Çocukların akademik ders başarısını önemsediğimiz gibi çocukların  iyi insan olmalarını da önemsemeliyiz. Almanya'da Hitlerin Toplama kampından kurtulan bir bayan yıllar sonra bir okula müdür olur ve her eğitim yılı başında öğretmenlerine der ki:

"Kamptan sağ kurtulanlardan biriyim. Gözlerim hiçbir insanın görmemesi gereken şeyleri gördü. İyi eğitilmiş ve yetiştirilmiş mühendislerin inşa ettiği gaz odaları, iyi yetiştirilmiş doktorların zehirlediği çocuklar, işini iyi bilen hemşirelerin vurduğu iğnelerle ölen bebekler, lise ve üniversite mezunlarının vurup yaktığı insanlar…

Sizlerden isteğim şudur: Öğrencilerinizin insan olması için çaba harcayın. Çabalarınız bilgili canavarlar ve becerikli psikopatlar üretmesin.

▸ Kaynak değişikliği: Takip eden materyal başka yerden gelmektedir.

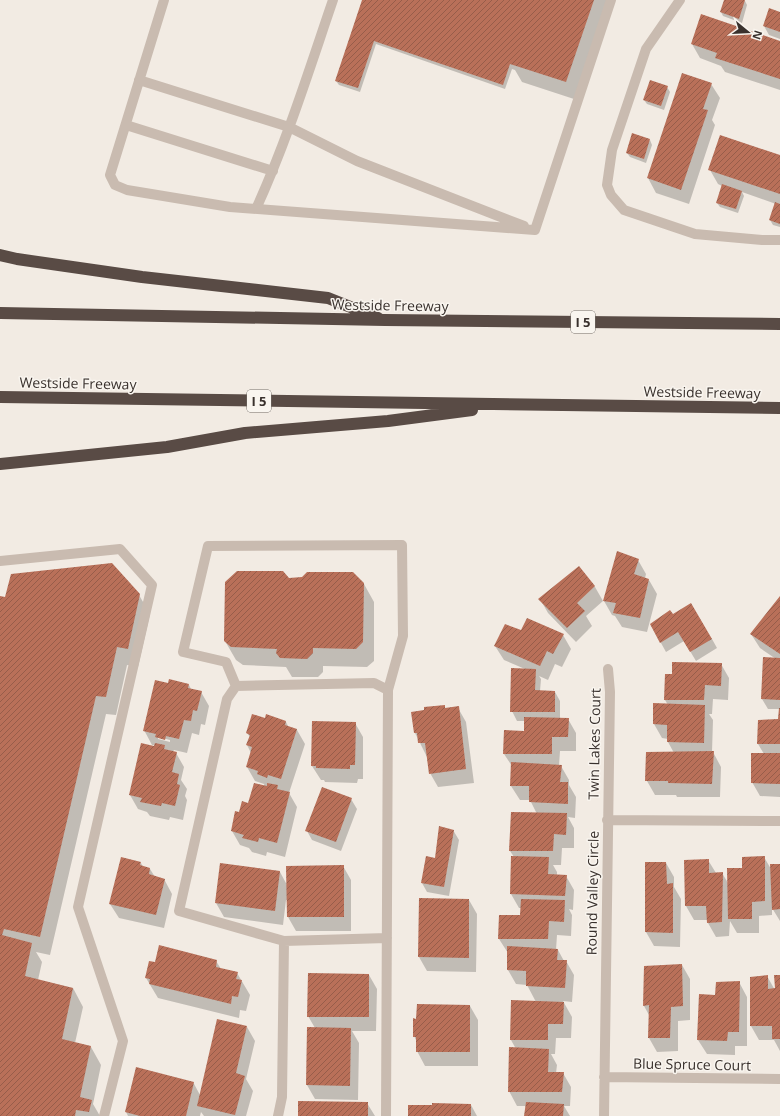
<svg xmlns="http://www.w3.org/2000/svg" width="780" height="1116" font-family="'Open Sans',sans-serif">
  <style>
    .shadow { fill: #0003; fill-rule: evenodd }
    .building { fill: url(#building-hatch) }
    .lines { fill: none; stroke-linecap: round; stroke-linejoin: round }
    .minor { stroke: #c9bbb0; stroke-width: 10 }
    .highway { stroke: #594b45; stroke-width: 12 }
    .labels { text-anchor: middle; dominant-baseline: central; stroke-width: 3; stroke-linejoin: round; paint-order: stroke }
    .shield { fill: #f9f5ef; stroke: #736c67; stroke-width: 1 }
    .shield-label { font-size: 13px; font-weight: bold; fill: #39312d }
    .street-label { font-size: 14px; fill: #39312d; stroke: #f9f5ef }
  </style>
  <defs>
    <pattern id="building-hatch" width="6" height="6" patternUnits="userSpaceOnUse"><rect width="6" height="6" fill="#b97059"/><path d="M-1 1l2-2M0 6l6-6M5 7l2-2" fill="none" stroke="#975d4a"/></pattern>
  </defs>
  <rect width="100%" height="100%" fill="#f2ebe3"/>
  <path class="shadow" d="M363 0H610L577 100 522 82 515 70 512 69 505 89 376 44 360 92 339 85 336 81Z
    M725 0 745 1 747 5 742 23 723 16 721 12Z
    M780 13V39L769 35 764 26Z
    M701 16 780 42V90L725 72 721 66 700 58 692 44Z
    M683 75 711 84 720 98 712 120 715 125 689 204 656 193 648 178Z
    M667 87 670 92 664 110 647 104 644 100Z
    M650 140 652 145 646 163 630 157 627 153Z
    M780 156V227L773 225 770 220 776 204 742 192 744 196 738 213 720 207 717 203 722 186 718 184 710 170Z
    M638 560 646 574 645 578 649 580 657 594 647 632 622 627 615 616 612 615 604 601Z
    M579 567 595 587 603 601 586 616 592 626 576 642 548 613 540 599Z
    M288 579 364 584 374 602V661L367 667 323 666V672L318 677H292L286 667 243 665 236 660 225 641Z
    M139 595 150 614 138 667 127 665 116 715 106 714 50 955 36 952 42 962 38 980 73 988 83 1007 75 1043 91 1047 101 1065 93 1104 100 1116H0V597L6 598Z
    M780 597V797L760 796 752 782 764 754 758 744 779 720 780 709H768L762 699 764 658 776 659 760 648 751 634Z
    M672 615 712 639 717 648 696 661 684 641 666 652 651 625Z
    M521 632 563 635 571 649 562 667 555 664 548 680 539 676 541 679 540 691 555 692 560 701V719H568L576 733V751H560L559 766H561L569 780V785L576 797 575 818 568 817 574 828V848H562L561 865H553L557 872V876H566L574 890 573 910 569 909 572 915 571 936 557 935 556 950H558L564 961H566L574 975 572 1002 563 1001 572 1017 571 1038H556L555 1054H551L557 1065 556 1073H563L571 1087 570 1106H564L570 1116H525L527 1106H517L509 1091 516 1049 511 1040 536 1002 527 985 516 984 508 970V953L499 939 521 916V908H519L511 894 514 857 510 851 537 814 530 800H520L511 786 512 766 504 754 525 732V721H517L512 711 525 669 504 660 495 646Z
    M721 664 729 678 728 700 713 699 712 714H709L713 720 712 752H713L721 767 720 797H677L676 795H655L647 781 674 753 668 742V739L662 738 654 724 668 705 665 700 673 675Z
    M168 684 189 685 191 689 201 692 209 706 205 725 201 724 199 735 192 733 187 753 174 750 173 752 176 753 184 767 181 780 187 789 185 796 187 800 183 820 170 817 169 820 150 816 147 812 138 809 130 795 142 744 155 748V745H152L144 730ZM158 737 170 740V742L158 739Z
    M444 706 446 709 458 708 466 722 474 783 438 787 430 773 427 757 415 733Z
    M266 719 286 722 289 728 297 730 305 744 289 793 297 807 285 857 267 852 266 856 252 852 249 848 240 845 232 831 236 812 239 813 265 787 264 784 255 781 247 767 251 753 247 745 250 737 247 733Z
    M313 722 355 723 363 737V779H358L357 783 325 782 324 780H321L312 766Z
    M351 799 357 809 341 851 312 840 307 831Z
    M453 830 459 840 449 896 427 892 422 883Z
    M764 857 771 869 780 865V921L772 908V915L759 916V933H737L730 921 729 936 716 937 708 923V920H694L686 906 708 860 716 873H722L728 883 743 869Z
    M141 863 143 867 150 869 155 877 164 879 172 894 164 928 119 918 110 904Z
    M666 863 674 877V887L681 899 680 947 654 946 646 932Z
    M343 866 351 880V931H296L288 917 287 900H286L283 925 224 917 216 903 280 872 287 885Z
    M469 900 477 914 476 972 427 971 419 957Z
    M216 961 221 969 237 973 250 995 246 1011 240 1010 239 1018 158 998 146 978Z
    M682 965 690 979V1020L678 1021V1051L657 1052 649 1038V1015L644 1006Z
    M369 975 377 989 376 1031H352L359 1043 358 1100 315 1099 307 1085 315 1028 308 1016Z
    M767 976 776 992 780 976V1051L774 1040H759L751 1026V978Z
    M739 982 747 997V1046H735V1055L707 1054 698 1040 716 996Z
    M470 1006 478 1020V1066H425L417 1051V1042L414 1036 417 1020Z
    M247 1027 255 1041 246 1079 253 1091 246 1116H204L201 1112 200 1116H128L126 1112 193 1082 200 1095Z
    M367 1103 375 1116H299Z
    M471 1105 477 1116H409Z"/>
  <path class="building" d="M362 0H594L566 82 510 64 503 85 374 41 358 88 335 81Z
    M724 0H745L739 19 720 12Z
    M769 8 780 12V32L763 26Z
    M701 14 780 41V79L715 58 717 53 691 44Z
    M682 73 712 83 703 109 708 110 681 190 647 178Z
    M650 80 668 86 661 106 643 100Z
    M632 133 650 139 644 159 626 153Z
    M720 135 780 155V194L708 170Z
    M722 184 742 191 736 209 716 203Z
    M775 202 780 204V224L769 220Z
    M617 551 639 559 634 574 649 579 640 618 613 613 616 603 603 601Z
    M112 563 140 594 128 649 117 647 106 697 96 696 40 937 4 929 2 935 32 943 25 976 73 988 62 1039 91 1046 80 1097 92 1100 89 1112 76 1110 75 1116H0V596L5 597 11 574Z
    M579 566 595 586 577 603 585 611 567 628 538 599Z
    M237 571H283L289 578 302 577 307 572H353L364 583 363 642 356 649 313 648V653L307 659 280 658 276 653 277 649 231 647 224 641 225 582Z
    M780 596V654L750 634Z
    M691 603 712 639 690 652 678 632 660 643 650 624 670 610 673 614Z
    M527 618 564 634 553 654 547 651 540 666 494 646 505 624 521 630Z
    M763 657 780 658V700L761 699Z
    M672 662 722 663 721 686 705 685 704 700H664L665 674H672Z
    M511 668 536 669 535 690 555 691V712H510Z
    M169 679 189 684 188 688 202 691 197 711 193 710 191 721 184 720 179 739 166 736 165 740 155 737 156 734 143 731 155 680 168 683Z
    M653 703 705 705 704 743 667 742V725L653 724Z
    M445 705V708L459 706 466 769 429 774 425 743H418L417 733H414L411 712 424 710V707Z
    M779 708H780V744H757L758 720 778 719Z
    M252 714 265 718 266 714 286 721 285 725 297 729 281 779 268 775 267 778 257 774 258 771 246 767 252 747 246 745 250 735 246 733Z
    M524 717 569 718 568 737H552V754H503L504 730 524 731Z
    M312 721 356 722 355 765H350V769L316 768V766H311Z
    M141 743 154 746 155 743 165 745 164 749 177 752 172 772 179 774 177 784 180 785 175 806 162 803 161 806 140 802 142 798 129 795Z
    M714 751 712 784 668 783V781H645L646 752Z
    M751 753H780V784L751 783Z
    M511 762 562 765 560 782H568V804L529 802V786H510Z
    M254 783 267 786V783L278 785 277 789 290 792 277 843 259 838 258 842 242 838 244 835 231 831 235 811 239 812 242 801 248 803Z
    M322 787 352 798 336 842 305 831Z
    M511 812 567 813 566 835 554 834 553 851H509Z
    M439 826 454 830 444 887 421 883 426 856 435 858Z
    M511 856 549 857 548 874 567 875 565 896 510 894Z
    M765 856V901L752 902V919H728L727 868H742V857Z
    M121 857 141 862 140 865 150 868 149 874 165 879 156 915 109 904Z
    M709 859V873L723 872 722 922 707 923 706 906H685L684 860Z
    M645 862H666L667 884 673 883V933L645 932Z
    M220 863 280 871 275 911 215 903Z
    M770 864H780V909L772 910Z
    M344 865V917H287L286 866Z
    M419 898 469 899V958L418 957Z
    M521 899 565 900 564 922 549 921 548 939H498L499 915H520Z
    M159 945 217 960 216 967 238 972 236 979 242 980 238 997 232 996 231 1004 149 984 150 979 145 978 149 961 155 962Z
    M507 946 558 949 557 960H567L565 988 526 986V971L507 970Z
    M682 964 683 1006 671 1007 670 1038H648L649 1005 643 1006 644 966Z
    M308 973 369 974V1017H307Z
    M768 975V989L775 988 774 975H780V1039H772V1026H750V977Z
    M740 981 739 1032H728L727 1041 697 1040 699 994 715 995 716 982Z
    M511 1000 564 1002 563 1024H548V1040H510Z
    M417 1004 470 1005V1052H416V1037H413V1018L416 1019Z
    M217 1019 247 1026 236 1073 245 1076 235 1115 197 1106Z
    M307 1027 351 1028 350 1086 306 1085Z
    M509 1047 549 1049 548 1072H564L562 1092H508Z
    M136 1067 194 1082 186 1116H140L125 1112Z
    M298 1101 368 1102V1116H298Z
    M526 1102 564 1104 563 1116H524Z
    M432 1103 471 1104V1116H408V1105H432Z"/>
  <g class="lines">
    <path class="minor" d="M164 0 110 175 115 185 127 190 230 207 535 230 611 0
      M680 0 646 49 612 150 607 185 611 195 624 210 695 234 762 240H780
      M139 80 289 127 357 161 524 226
      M126 125 273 171
      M256 209C287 141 309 70 333 0
      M0 561 120 549 152 585 78 907 123 1041 104 1116
      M236 686 226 662 183 652 208 546 402 545 403 636 388 690
      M607 820 780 821
      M284 941 387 938
      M604 1077 780 1079
      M278 1116 282 1097 284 941 179 911 227 699 236 686 374 683 388 690 386 1116
      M604 1116 610 692 608 669"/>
    <path class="highway" d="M0 255 17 259 142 277 328 298 378 318
      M0 313 385 320 780 324
      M0 397 780 408
      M0 464 167 447 245 433 388 421 472 410"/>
  </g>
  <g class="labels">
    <g class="shield">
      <rect x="571" y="311" width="24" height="22" rx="3"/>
      <rect x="247" y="390" width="24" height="22" rx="3"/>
    </g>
    <g class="shield-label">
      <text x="583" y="322">I 5</text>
      <text x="259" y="401">I 5</text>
    </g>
    <g class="street-label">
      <text transform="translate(390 305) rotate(1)">Westside Freeway</text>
      <text transform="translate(78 383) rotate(1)">Westside Freeway</text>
      <text transform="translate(702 392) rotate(1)">Westside Freeway</text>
      <text transform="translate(594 744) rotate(-89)">Twin Lakes Court</text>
      <text transform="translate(592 893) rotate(-89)">Round Valley Circle</text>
      <text transform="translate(692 1064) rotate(1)">Blue Spruce Court</text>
    </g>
  </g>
  <g transform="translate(748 32) rotate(108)" stroke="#f9f5ef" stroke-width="3" paint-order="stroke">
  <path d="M0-3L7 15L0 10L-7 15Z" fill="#39312d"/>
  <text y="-6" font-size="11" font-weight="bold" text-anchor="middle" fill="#39312d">N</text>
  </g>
</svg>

Okuma yazma ve matematik, çocuklarınızın daha fazla insan olmasına yardımcı olursa ancak önem taşır." Biliyorsunuz zalim Hitler milyonlarca insanı gaz odalarında öldürmüştü. Kullandığı aktörlerin hepsi alanında uzman isimlerdi. Yani eğitim tek başına yeterli değil, önceliğimiz 'iyi insan' yetiştirmek olmalı.''

Eskiden evler küçük aile bireyleri kalabalıktı, yemekler beraber yenilir, muhabbet edilirdi. Günümüzde ise evlerimiz büyüdü misafirlik azaldı, muhabbetler azaldı. Artık insanlar birbirlerine tahammül edemiyorlar. Eşlerin birbirlerine karşı merhametleri, ilgileri, azalmış durumda. Eşler birbirini anlamıyorlar çünkü muhabbet etmiyorlar.  Eşler, birbirlerine merhamet etmeli, aralarında muhabbeti artırmalılar. Merhamet acımak değil acıtmamaktır. Günümüzde boşanmaların artma sebebi ekonomik sıkıntılardan ziyade manevi eksiklikten ötürüdür. Bilinçsiz İnternet kullanımı, sosyal medya kullanımı aile içi İletişimi sekteye uğratmaktadır. Özümüze geri dönmeliyiz, birbirimize karşı anlayışlı olmalıyız. Ailemize, çocuklarımıza nitelikli zaman ayırmalı onlara güzel örneklik sunmalıyız diyerek Kızılkayakonuşmasını sonlandırdı.

Seminer dinleyicilerin soru ve katkılarıyla son buldu.